TASK PROMPT: The required output is all lines below that contain the word "site".

*** Opening of AVAILABLE DATA ***

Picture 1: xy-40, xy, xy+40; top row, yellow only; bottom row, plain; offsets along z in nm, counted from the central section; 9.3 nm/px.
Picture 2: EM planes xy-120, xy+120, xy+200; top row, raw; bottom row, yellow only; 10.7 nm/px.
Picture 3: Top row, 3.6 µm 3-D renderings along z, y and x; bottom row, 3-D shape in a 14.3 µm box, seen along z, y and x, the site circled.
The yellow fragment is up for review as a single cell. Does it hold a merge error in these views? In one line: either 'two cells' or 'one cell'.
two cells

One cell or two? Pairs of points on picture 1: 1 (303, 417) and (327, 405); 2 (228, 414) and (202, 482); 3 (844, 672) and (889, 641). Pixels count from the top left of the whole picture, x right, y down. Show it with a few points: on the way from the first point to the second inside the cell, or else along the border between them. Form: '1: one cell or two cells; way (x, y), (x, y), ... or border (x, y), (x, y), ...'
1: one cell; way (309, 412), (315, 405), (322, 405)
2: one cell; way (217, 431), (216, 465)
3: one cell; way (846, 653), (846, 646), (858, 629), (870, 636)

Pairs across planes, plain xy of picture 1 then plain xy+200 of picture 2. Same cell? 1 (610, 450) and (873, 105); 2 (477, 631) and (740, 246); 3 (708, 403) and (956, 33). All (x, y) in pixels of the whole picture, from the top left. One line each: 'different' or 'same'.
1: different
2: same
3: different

*** Close of AVAILABLE DATA ***
*** Opening of AVAILABLE DATA ***

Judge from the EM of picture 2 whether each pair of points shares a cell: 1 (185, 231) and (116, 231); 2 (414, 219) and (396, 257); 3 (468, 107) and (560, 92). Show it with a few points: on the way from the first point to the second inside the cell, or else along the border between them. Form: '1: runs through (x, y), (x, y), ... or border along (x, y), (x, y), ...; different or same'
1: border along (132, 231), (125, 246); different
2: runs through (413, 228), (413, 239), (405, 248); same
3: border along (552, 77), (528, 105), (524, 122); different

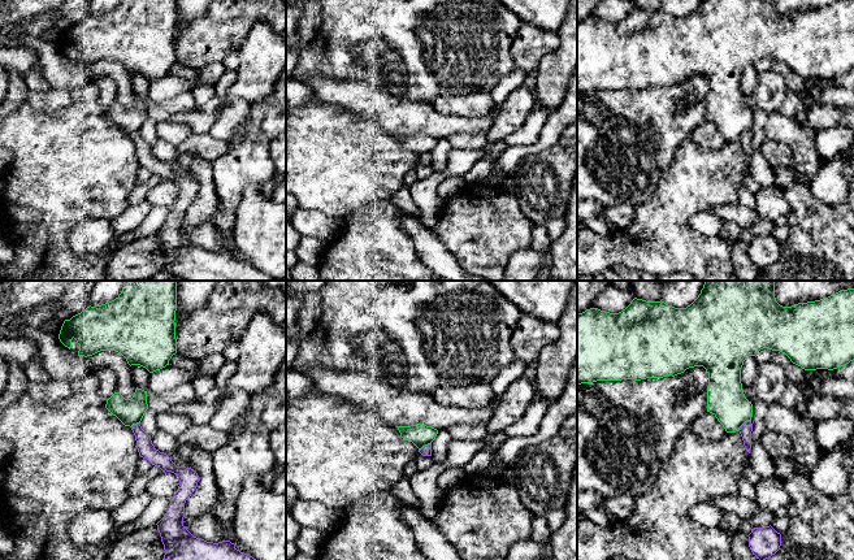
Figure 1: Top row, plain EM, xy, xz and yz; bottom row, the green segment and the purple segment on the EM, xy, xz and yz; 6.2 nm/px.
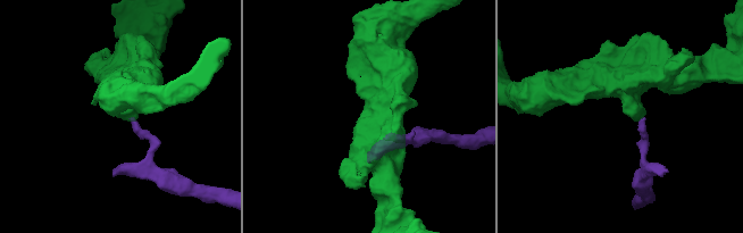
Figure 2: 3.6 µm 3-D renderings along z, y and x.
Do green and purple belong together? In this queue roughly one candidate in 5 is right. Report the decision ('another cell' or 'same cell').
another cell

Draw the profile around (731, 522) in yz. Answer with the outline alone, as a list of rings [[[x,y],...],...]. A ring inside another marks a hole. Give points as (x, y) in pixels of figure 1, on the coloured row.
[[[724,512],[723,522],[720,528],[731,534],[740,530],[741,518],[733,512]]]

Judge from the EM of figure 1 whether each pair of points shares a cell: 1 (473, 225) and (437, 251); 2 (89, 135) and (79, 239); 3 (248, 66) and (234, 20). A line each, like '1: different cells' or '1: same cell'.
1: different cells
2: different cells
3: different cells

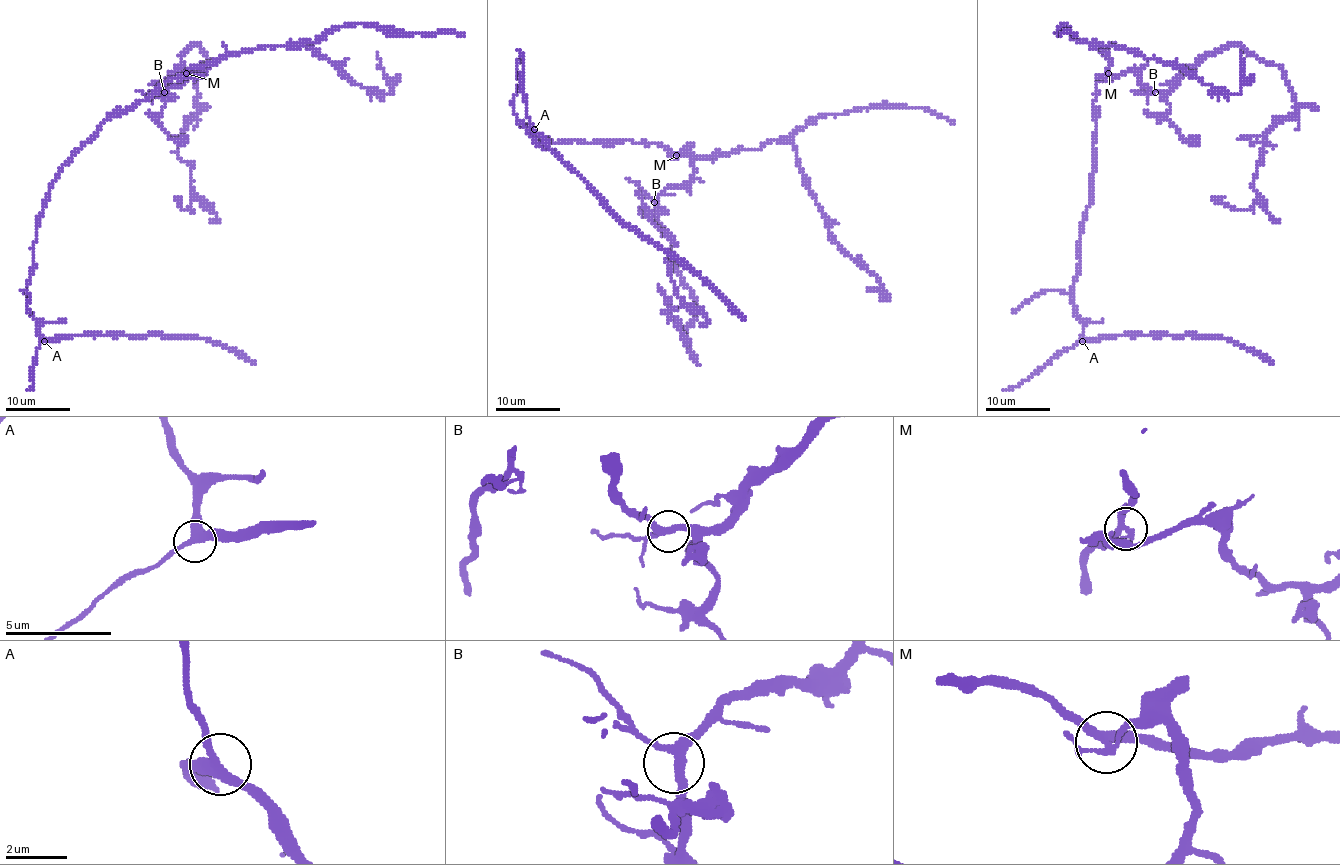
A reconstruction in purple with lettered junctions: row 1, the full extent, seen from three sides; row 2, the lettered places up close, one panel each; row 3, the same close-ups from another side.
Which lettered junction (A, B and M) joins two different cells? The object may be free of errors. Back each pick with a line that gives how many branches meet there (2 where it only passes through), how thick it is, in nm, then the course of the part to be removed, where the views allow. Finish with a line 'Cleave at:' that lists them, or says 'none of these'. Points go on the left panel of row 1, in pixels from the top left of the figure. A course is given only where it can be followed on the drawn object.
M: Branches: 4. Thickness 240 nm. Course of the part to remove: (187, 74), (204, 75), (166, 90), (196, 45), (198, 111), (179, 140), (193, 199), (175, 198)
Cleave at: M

*** Close of AVAILABLE DATA ***
*** Opening of AVAILABLE DATA ***

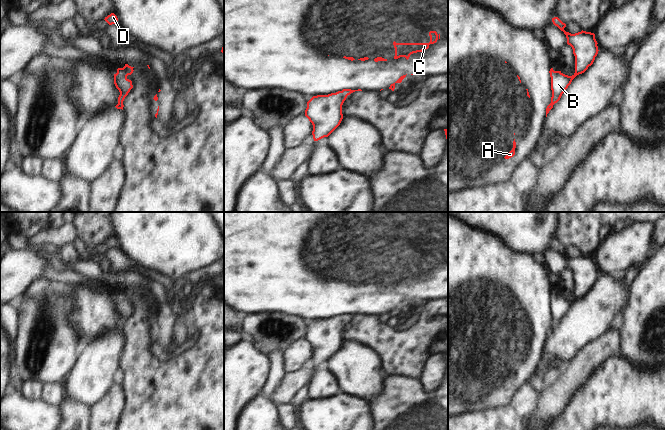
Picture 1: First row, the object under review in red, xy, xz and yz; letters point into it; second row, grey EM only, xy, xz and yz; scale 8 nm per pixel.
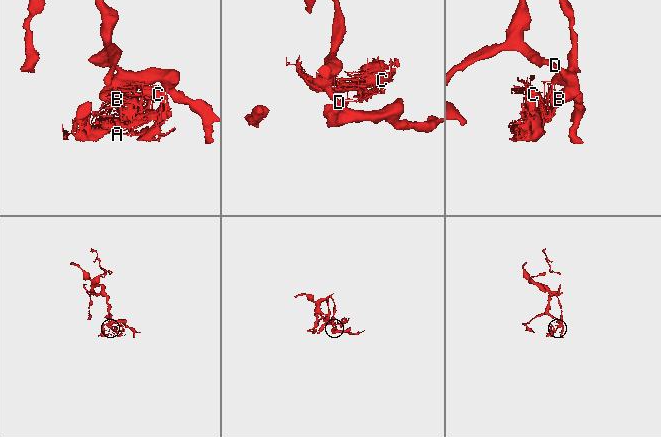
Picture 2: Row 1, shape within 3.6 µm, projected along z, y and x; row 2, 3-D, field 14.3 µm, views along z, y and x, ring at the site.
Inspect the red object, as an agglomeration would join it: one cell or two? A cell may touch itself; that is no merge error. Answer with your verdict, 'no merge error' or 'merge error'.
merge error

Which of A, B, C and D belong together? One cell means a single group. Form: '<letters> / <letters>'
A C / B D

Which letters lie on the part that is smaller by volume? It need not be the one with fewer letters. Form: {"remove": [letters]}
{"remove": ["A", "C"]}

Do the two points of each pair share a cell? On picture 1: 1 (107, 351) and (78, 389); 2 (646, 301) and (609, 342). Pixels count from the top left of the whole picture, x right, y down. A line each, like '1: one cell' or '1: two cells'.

*** Close of AVAILABLE DATA ***

ANSWER TO THIS EXERCISE:
Picture 3: Top row, 3.6 µm 3-D renderings along z, y and x; bottom row, 3-D shape in a 14.3 µm box, seen along z, y and x, the site circled.
Picture 2: Row 1, shape within 3.6 µm, projected along z, y and x; row 2, 3-D, field 14.3 µm, views along z, y and x, ring at the site.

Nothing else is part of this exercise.